Ellen plisse les yeux à ce soudain empressement outrancier à la retenir. Elle n'est pas dupe. Nels n'a aucune motivation personnelle à l'empêcher d'aller rejoindre son cavalier sans être totalement prête. Au contraire, elle comprendrait tout à fait qu'il préfère conserver à un minimum le temps passé à l'aider à se préparer. L'ego masculin est bizarre pour ces choses-là, et il a déjà beaucoup pris sur lui.
— … Mon père t'a demandé de lui laisser 5 minutes avec Bren, pas vrai ? elle devine sans mal, mains sur ses hanches.
— … Dix.
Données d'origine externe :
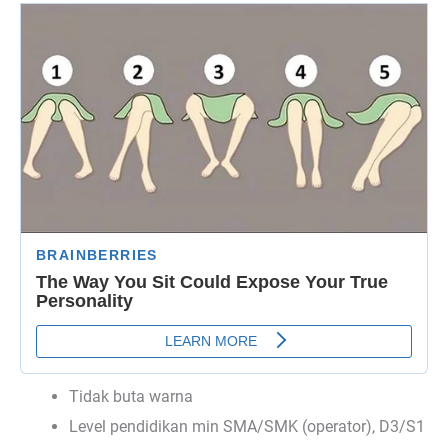
Tidak buta warna
Level pendidikan min SMA/SMK (operator), D3/S1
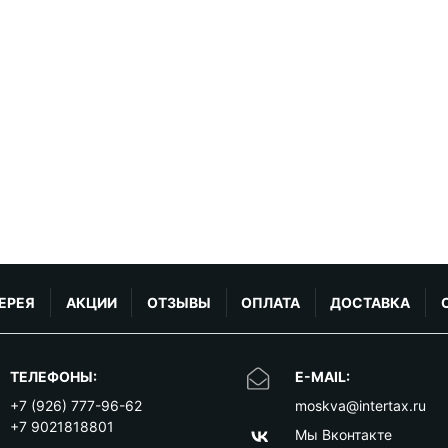
ЕРЕЯ
АКЦИИ
ОТЗЫВЫ
ОПЛАТА
ДОСТАВКА
ТЕЛЕФОНЫ:
E-MAIL:
+7 (926) 777-96-62
moskva@intertax.ru
+7 9021818801
Мы Вконтакте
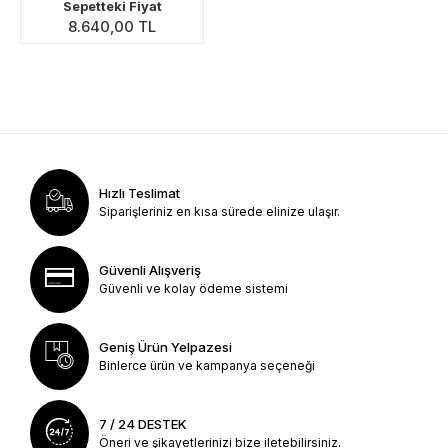
Sepetteki Fiyat
8.640,00 TL
Hızlı Teslimat
Siparişleriniz en kısa sürede elinize ulaşır.
Güvenli Alışveriş
Güvenli ve kolay ödeme sistemi
Geniş Ürün Yelpazesi
Binlerce ürün ve kampanya seçeneği
7 / 24 DESTEK
Öneri ve şikayetlerinizi bize iletebilirsiniz.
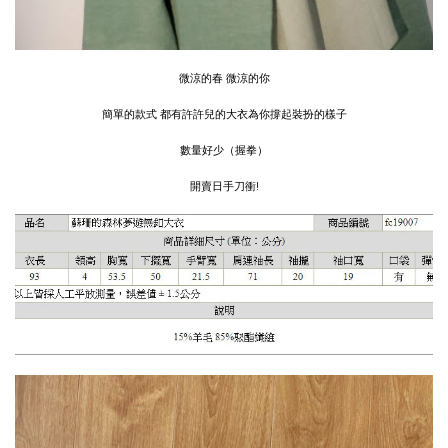
微涼的春 微涼的你
簡單的款式 都有許許兒的大衣為你撐起裝扮的樣子
數量好少（握拳）
開賣日手刀衝!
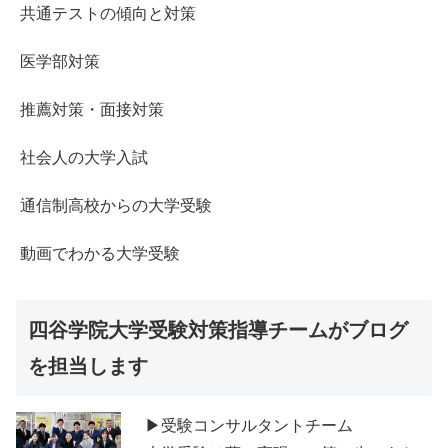
共通テストの傾向と対策
医学部対策
推薦対策・面接対策
社会人の大学入試
通信制高校からの大学受験
動画でわかる大学受験
四谷学院大学受験対策指導チームがブログ
を担当します
▶受験コンサルタントチーム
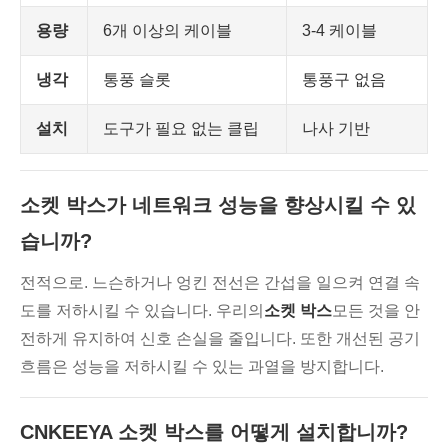
용량
6개 이상의 케이블
3-4 케이블
냉각
통풍 슬롯
통풍구 없음
설치
도구가 필요 없는 클립
나사 기반
소켓 박스가 네트워크 성능을 향상시킬 수 있
습니까?
전적으로. 느슨하거나 엉킨 전선은 간섭을 일으켜 연결 속
도를 저하시킬 수 있습니다. 우리의
소켓 박스
모든 것을 안
전하게 유지하여 신호 손실을 줄입니다. 또한 개선된 공기
흐름은 성능을 저하시킬 수 있는 과열을 방지합니다.
CNKEEYA 소켓 박스를 어떻게 설치합니까?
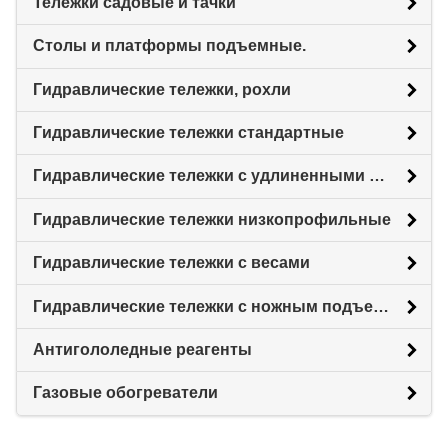
Тележки садовые и тачки
Столы и платформы подъемные.
Гидравлические тележки, рохли
Гидравлические тележки стандартные
Гидравлические тележки с удлиненными вилами
Гидравлические тележки низкопрофильные
Гидравлические тележки с весами
Гидравлические тележки с ножным подъемом
Антигололедные реагенты
Газовые обогреватели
Il m'a demandé dix minutes, avoue l'adolescent en dodelinant de la tête.
Il n'a pas exactement promis à Mr. Illipardi son silence, juste des résultats.
Sa camarade continue de grimacer un instant à ce développement, songeuse, avant de hausser les épaules. En dehors du fait qu'elle n'aurait aucune chance de franchir la barrière que son ami n'hésiterait sans doute pas à lui imposer, elle se dit que son père n'est pas bien méchant. C'est même plutôt mignon de sa part de s'intéresser au garçon qui l'emmène au Bal. Brennen survivra.
— Ses frères sont des soldats ; il peut gérer, elle conclut à haute voix au sujet du jeune journaliste, hochant la tête avec conviction.
Soulagé de ne pas avoir à la contraindre physiquement à rester à l'étage, Nelson se détend. Du geste, il invite sa simili-prisonnière à aller se maquiller, ce pour quoi elle ne se fait pas prier. Il est certain qu'il n'aurait eu aucun mal à lui bloquer le passage, ne serait-ce que parce qu'il fait vingt centimètres et vingt kilos de plus qu'elle au moins, mais il préfère quand même éviter les conflits. Même pour une bonne cause et quelle qu'en soit le degré, la violence physique l'a toujours dérangé. C'est d'ailleurs la raison pour laquelle il n'a jamais accepté de prendre des cours d'arts martiaux et a rapidement laissé tomber le football américain. Il préfère penser qu'il n'existe aucun désaccord qui ne peut pas être réglé pacifiquement.